# Written exercise a:
In the before-and-after edit records below, change "developed" to "processed" and give the lines again with nothing else altered. Leave the pictures out of your answer.

[start of Excerpted text]

Welcome to our weekly video series Sight Unsound where filmmaker and writer Ted Wilkes offers his own alternative theories on film, television and pop culture.
If you weren’t terrified of the future last week, you certainly will be this time as we present the second part of Sight Unsound’s analysis on Charlie Brooker’s Black Mirror episode ‘Fifteen Million Merits’.
And for those who prefer a long-read, the full text from the video is copied below. If you haven’t watched the first part of the visual essay, click here: Beyond Black Mirror: Fifteen Million Merits.
The only way out
The only way out of the drudgery of cycling for a living is to be successful on the ‘talent show’ Hot Shots. A singing show similar to The X-Factor. This element of the episode depicts societies hunger for fame and the importance that we place upon those who have achieved it.
It’s interesting to note that it is impossible to reach out of the drudgery through hard work alone. It is that the work simply supports your chance to be noticed as a ‘talent’ and only those judged ‘worthy’ enough are allowed to reach the higher echelons of the society. It mimics the current trend for professions like: ‘reality TV star’, singer, or ‘Youtuber’ regularly topping the list of professions that young people pick as their most desired job when they grow up. We’re in a world where it’s these occupations that garner many more accolades and have a higher perceived status than others do.
When Abi sings for the judges the world seems to stop, transcending the totalitarian technocracy. It appears that everyone in their respective pods is listening to her, transfixed by the beauty of her voice. Her words are wholesome and gentle, promising a better life for all. Innocent and tender they are at complete odds with the system. Ideas that she cannot possibly have discovered in the world that she inhabits, but ones that speak directly to her and the rest of the populous. She’s an instant hit.
However, it’s not her voice that the judges are interested in and they offer her the opportunity to become a Wraitbabe on the pornography channel. Drunk on the compliance drink she was given and seemingly ecstatic to be free of her previous life she agrees, while the audience never feels that she fully understands the ramifications of her decisions. She is now destined to become a hyper-sexualised object that the crowd will be able to consume free of guilt as they are told that this is acceptable for them to do so.

[end of Excerpted text]
[start of Records shown]

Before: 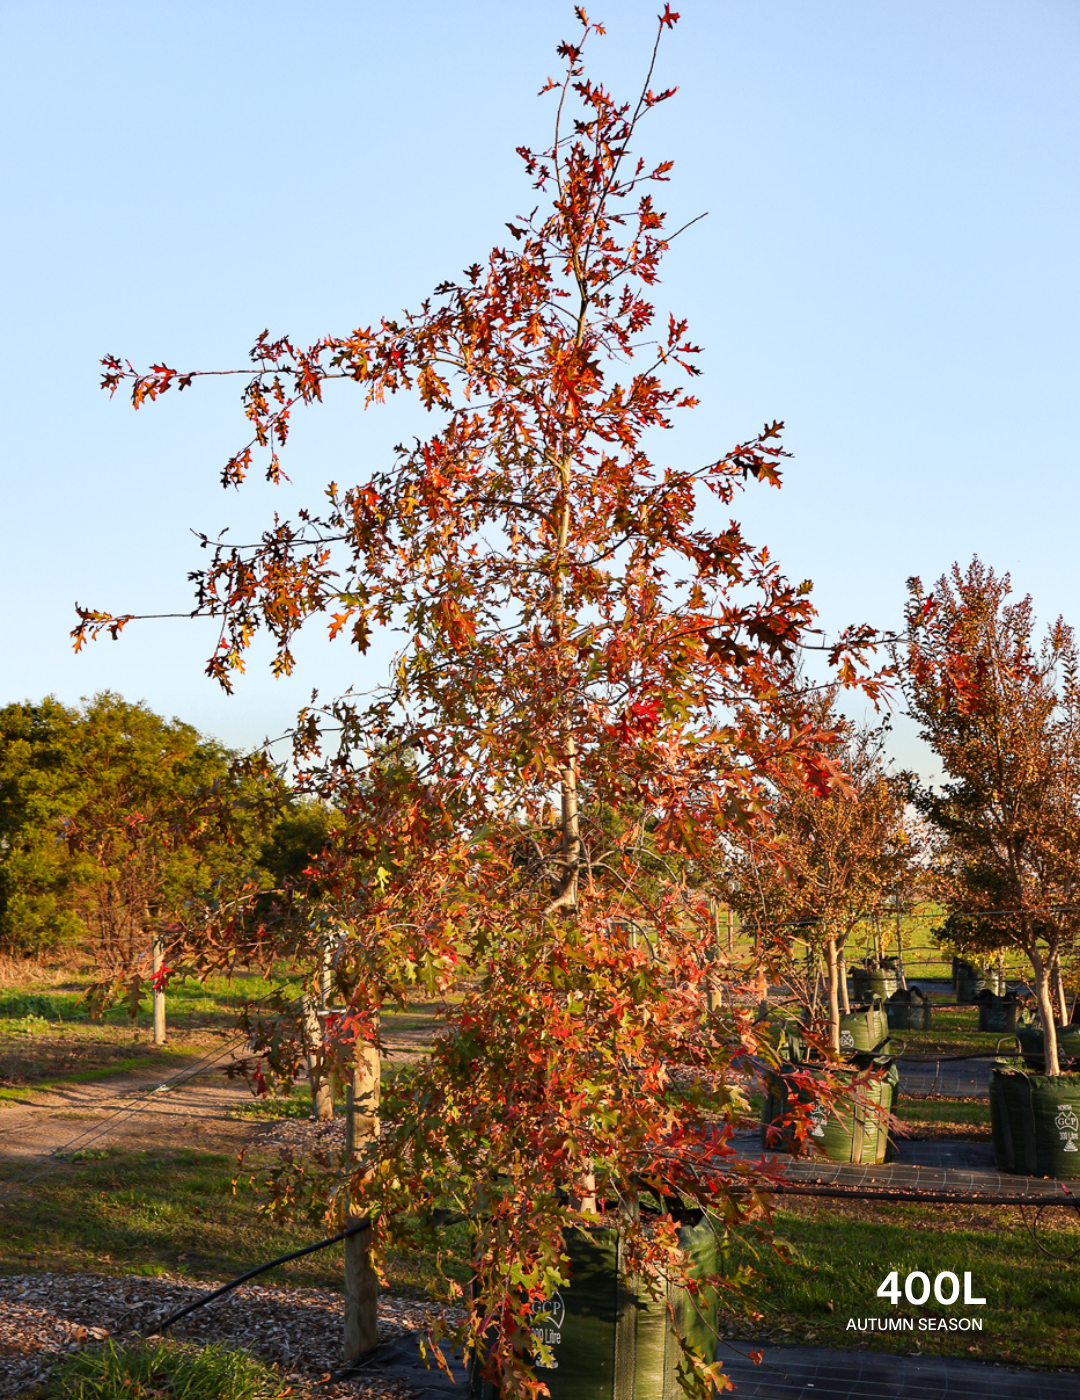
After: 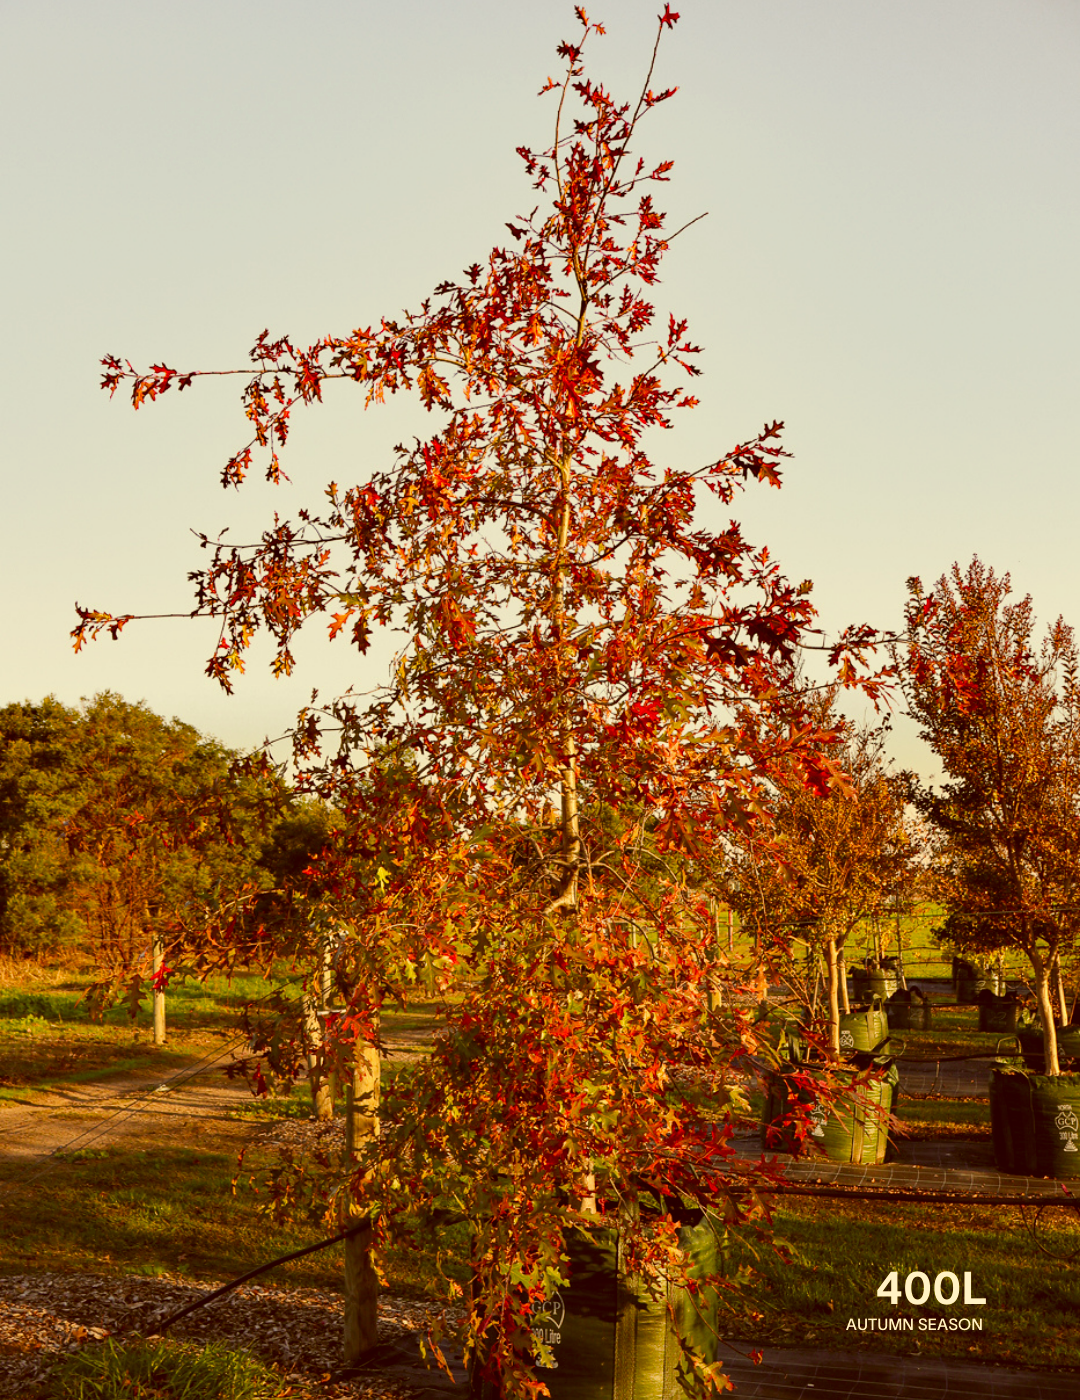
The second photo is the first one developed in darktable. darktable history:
color correction: highlights a* 1.12, highlights b* 24.26, shadows a* 15.58, shadows b* 24.26
exposure: exposure -0.153 EV, compensate highlight preservation false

[end of Records shown]

# Written exercise b:
Quote the stretch of the Black Mirror essay from "If you weren’t" through "episode ‘Fifteen Million Merits’." word for word.

# Result a:
Before: 
After: 
The second photo is the first one processed in darktable. darktable history:
color correction: highlights a* 1.12, highlights b* 24.26, shadows a* 15.58, shadows b* 24.26
exposure: exposure -0.153 EV, compensate highlight preservation false

# Result b:
If you weren’t terrified of the future last week, you certainly will be this time as we present the second part of Sight Unsound’s analysis on Charlie Brooker’s Black Mirror episode ‘Fifteen Million Merits’.